12 thoughts on “Big Government in action: FDA busybodies target… ‘vegan mayonnaise.’.”

    1. Apropos of nothing (I completely agree with Moe here) my M-i-L buys that Vegan Mayonnaise stuff because she likes the taste better, not because she gives a whoop about vegan.
      I have no opinion.

  1. As much as I dislike the FDA, I have to side with them on this one.
    .
    Mayonnaise only has two ingredients, and the main one is eggs. In a world where truth in labeling exist, vegan mayonnaise is as impossible as vegan pork or vegan beef.

    1. I’m sympathetic to that, but ‘vegan’ in this culture pretty much stands for ‘sad imitation of the noun this adjective is modifying.’ I WANT to know that particular nugget of information ahead of time. 🙂

      1. Easy enough: “vegan imitation mayonnaise”.
        Simple, accurate, and not even the FDA would object.

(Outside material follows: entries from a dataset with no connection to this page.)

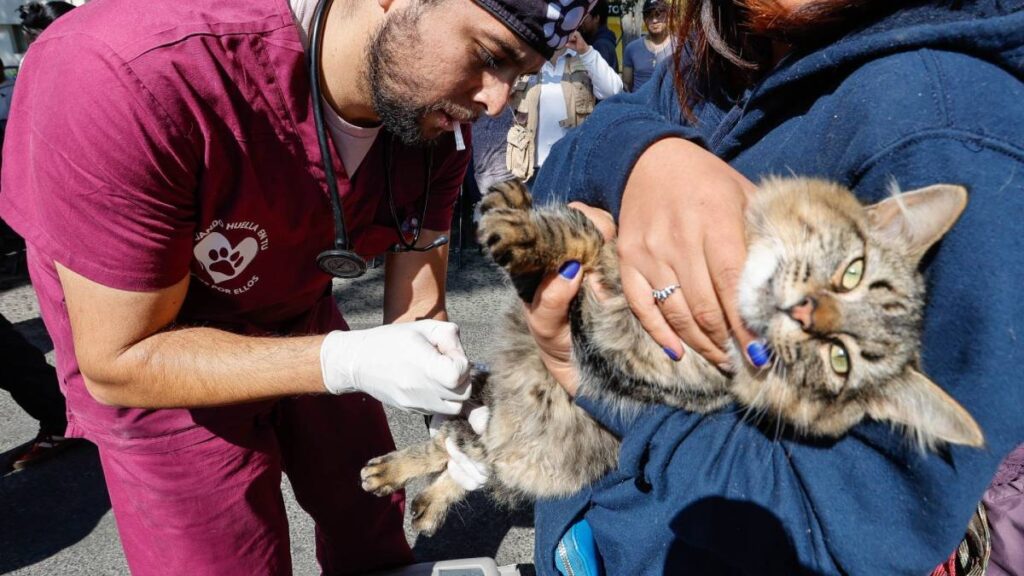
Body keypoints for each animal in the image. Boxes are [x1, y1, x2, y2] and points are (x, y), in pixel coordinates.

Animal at [358, 176, 983, 532]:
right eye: (852, 273)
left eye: (839, 360)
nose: (808, 313)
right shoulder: (614, 249)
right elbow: (579, 233)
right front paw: (516, 216)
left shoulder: (611, 359)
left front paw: (518, 234)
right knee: (446, 441)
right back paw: (393, 474)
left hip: (507, 458)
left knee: (462, 461)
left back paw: (417, 498)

    2. Mayonnaise only has two ingredients, and the main one is eggs.
       
      Have you looked at a jar of mayonnaise lately? The jar in front of me right now says:
       
      INGREDIENTS: soybean oil, eggs, water, distilled vinegar, contains less than 2% of salt, sugar, lemon juice concentrate, calcium disodium EDTA added to preserve flavor, natural flavors.
       
      There’s a more-interesting-than-I-had-expected article at
      https://en.wikipedia.org/wiki/Mayonnaise

  2. The family of a friend of mine owned Walnut Acres in Pennsylvania, one of the pioneer all-organic farms. For years they had been selling peanut butter (among other “organic” products). Eventually the FDA established Official Standards for peanut butter, saying it had to consist of specific percentages of various ingredients: X% peanuts, Y% vegetable oil, Z% preservatives, et cetera. So back in the 1960s the FDA took Walnut Acres to court for violating the Official Standards, because their peanut butter consisted of … peanuts. Nothing but peanuts. Eventually Walnut Acres won, I believe because their product pre-dated the FDA’s composition rules.
     
    But you don’t want to tangle with any federal regulatory agency, or they will “blacken the skies with lawyers in wing-tips” …

  3. “Vegan” ranks right up there with “organic” in my tiny bit of reality. Both terms are laughable.
    .
    But I don’t begrudge the people who live-and-breathe this stuff; my only complaint about Vegans is that they are less likely to have their brood vaccinated, so they end up petri dishes for whatever the latest bug happens to be and happily spread it to my brood (and thus to me.)
    .
    “Organic” however kills me. On a planet absolutely POLLUTED with carbon-based life-forms, most things are organic. My favorite organic product? Gasoline. They tend to not sell much of that at my grocer, tho.
    .
    Oh, BTW for those organic-only feel-gooder-types who slept through Chem class in High School: water is not organic. Not a single C in that H2O. Come to think of it, organic water would be DISGUSTING.

    1. What I dislike about Vegans is they’ve ruined a word that should be used to describe beings from Vega.
      .
      And there are only two inorganic materials we put into our stomachs — water and salt.